En Benidorm Fest 2026, más allá de algunos problemas puntuales de sonido, el desarrollo general de la gala avanzaba con normalidad… hasta que una ausencia repentina en la zona de artistas tras la actuación dejó a parte de la audiencia preguntándose qué estaba ocurriendo exactamente.

El abandono que desconcertó al público

La protagonista de ese instante fue Luna Ki. Tras defender su tema Bomba de amor, la cantante no apareció en la Green Room junto al resto de participantes. Algo que no pasó desapercibido para quienes seguían Benidorm Fest 2026 en directo. La ausencia, en un formato donde cada gesto se interpreta al momento, generó un murmullo que fue creciendo con cada segundo.

La situación se aclaró durante la retransmisión de Benidorm Fest 2026. Fue Inés Hernand quien informó de que la intérprete había abandonado temporalmente ese espacio para recuperarse de un malestar. Poco después, Jesus Vázquez remató el mensaje con una idea tranquilizadora ante la avalancha de preguntas: se trataba de una indisposición puntual tras el esfuerzo del número musical y “se encuentra bien”.

Luna Ki y el relato artístico dentro de Benidorm Fest 2026

Antes de ese momento de tensión, Benidorm Fest 2026 había vivido una de las actuaciones más esperadas de la noche. La propuesta de Luna Ki se presentó como un tema de libertad, seducción y amor sin ataduras, construido como una invitación al baile y a vivir el momento. La puesta en escena se desarrolló con normalidad, sin señales previas de que algo se hubiera torcido después.

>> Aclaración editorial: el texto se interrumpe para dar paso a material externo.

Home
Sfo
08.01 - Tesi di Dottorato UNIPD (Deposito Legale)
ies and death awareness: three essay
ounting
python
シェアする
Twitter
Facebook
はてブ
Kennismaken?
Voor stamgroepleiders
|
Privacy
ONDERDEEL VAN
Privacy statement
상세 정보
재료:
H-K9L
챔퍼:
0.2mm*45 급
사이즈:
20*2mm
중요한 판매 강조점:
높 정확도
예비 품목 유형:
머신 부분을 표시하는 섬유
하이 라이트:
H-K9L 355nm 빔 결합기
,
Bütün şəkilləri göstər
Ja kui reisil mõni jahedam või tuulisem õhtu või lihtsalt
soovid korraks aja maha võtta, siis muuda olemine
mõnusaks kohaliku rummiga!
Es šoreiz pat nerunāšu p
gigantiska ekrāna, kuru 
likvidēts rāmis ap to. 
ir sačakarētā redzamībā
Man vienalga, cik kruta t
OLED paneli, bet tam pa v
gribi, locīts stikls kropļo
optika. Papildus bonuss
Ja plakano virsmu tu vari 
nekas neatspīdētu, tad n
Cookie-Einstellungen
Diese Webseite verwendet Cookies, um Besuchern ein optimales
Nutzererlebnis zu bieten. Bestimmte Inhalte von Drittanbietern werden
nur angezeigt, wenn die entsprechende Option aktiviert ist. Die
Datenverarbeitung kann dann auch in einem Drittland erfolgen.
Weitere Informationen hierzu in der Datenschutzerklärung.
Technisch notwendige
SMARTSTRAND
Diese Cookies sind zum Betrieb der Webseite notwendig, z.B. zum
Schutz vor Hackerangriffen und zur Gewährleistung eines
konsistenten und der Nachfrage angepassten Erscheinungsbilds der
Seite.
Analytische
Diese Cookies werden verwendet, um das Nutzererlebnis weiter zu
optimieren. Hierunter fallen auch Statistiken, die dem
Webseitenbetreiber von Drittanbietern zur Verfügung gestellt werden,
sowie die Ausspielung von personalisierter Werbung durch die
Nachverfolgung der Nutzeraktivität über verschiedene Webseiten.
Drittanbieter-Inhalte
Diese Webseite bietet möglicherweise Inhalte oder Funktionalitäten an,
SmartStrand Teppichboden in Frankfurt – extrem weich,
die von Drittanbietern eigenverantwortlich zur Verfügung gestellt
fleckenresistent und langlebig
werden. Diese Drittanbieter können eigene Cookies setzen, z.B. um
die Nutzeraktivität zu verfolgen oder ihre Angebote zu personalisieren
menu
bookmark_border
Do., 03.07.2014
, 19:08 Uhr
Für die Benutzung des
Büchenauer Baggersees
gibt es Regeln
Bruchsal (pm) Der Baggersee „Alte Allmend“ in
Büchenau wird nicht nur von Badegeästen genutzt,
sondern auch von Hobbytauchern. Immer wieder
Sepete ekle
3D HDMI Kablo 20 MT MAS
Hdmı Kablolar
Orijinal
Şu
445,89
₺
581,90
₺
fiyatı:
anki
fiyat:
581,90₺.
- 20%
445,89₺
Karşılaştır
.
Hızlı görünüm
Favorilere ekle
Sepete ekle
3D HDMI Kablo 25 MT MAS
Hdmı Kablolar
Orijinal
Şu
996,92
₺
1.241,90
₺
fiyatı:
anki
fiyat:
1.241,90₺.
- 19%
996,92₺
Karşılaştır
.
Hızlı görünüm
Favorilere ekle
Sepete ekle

En el contexto de Benidorm Fest 2026, el nombre de la artista arrastra un recorrido que ayuda a entender por qué su participación concentraba tantas miradas. Cantante española de raíces cubanas, se dio a conocer en 2019 con el sencillo Septiembre y volvió a situarse en el foco mediático tras su elección para el Benidorm Fest 2022. Desde entonces, ha mantenido una propuesta marcada por temáticas ligadas a la salud mental y a los derechos del colectivo LGTBIQ+, elementos reconocibles en su repertorio.

Los fallos de sonido vuelven a perseguir al evento

Si el episodio de la Green Room agitó el directo, el debate de fondo en Benidorm Fest 2026 volvió a ser el de siempre: el sonido. Tras la primera semifinal, una multitud de usuarios expresó su frustración en X, insistiendo en que “siempre pasa lo mismo”. Un eco de críticas que ya se escucharon en la edición anterior cuando los fallos técnicos en el audio de algunas actuaciones alimentaron la indignación y el debate sobre la producción.

En Benidorm Fest 2026, esa repetición de errores generó reacciones de todo tipo: desde la resignación hasta el enfado abierto. Hubo quien concedía un salto de calidad a aspectos como los planos, la puesta en escena o la iluminación, pero insistía en que el audio sigue siendo el talón de Aquiles. Otros subrayaban algo más difícil de medir, pero fácil de notar: cuando el sonido se corta o distorsiona, la emoción se rompe y la conexión con el público se enfría, justo en los momentos que deberían sostener el impacto de la gala.

Entre el enfado y el humor: la conversación colectiva de Benidorm Fest 2026

Aun así, Benidorm Fest 2026 también volvió a demostrar que su comunidad vive el festival como un fenómeno colectivo. Entre quejas y críticas, apareció el humor: memes, ironías y ese tono de complicidad que convierte los fallos técnicos en material compartido, casi como una segunda pantalla paralela que acompaña la emisión.

El problema es que, por mucho entusiasmo que haya sobre el escenario y por mucha energía que desplieguen los artistas, Benidorm Fest 2026 se juega parte de su prestigio en lo básico: que desde casa se pueda escuchar bien. Y la primera semifinal dejó, otra vez, esa sensación de déjà vu que muchos no quieren arrastrar durante el resto del certamen.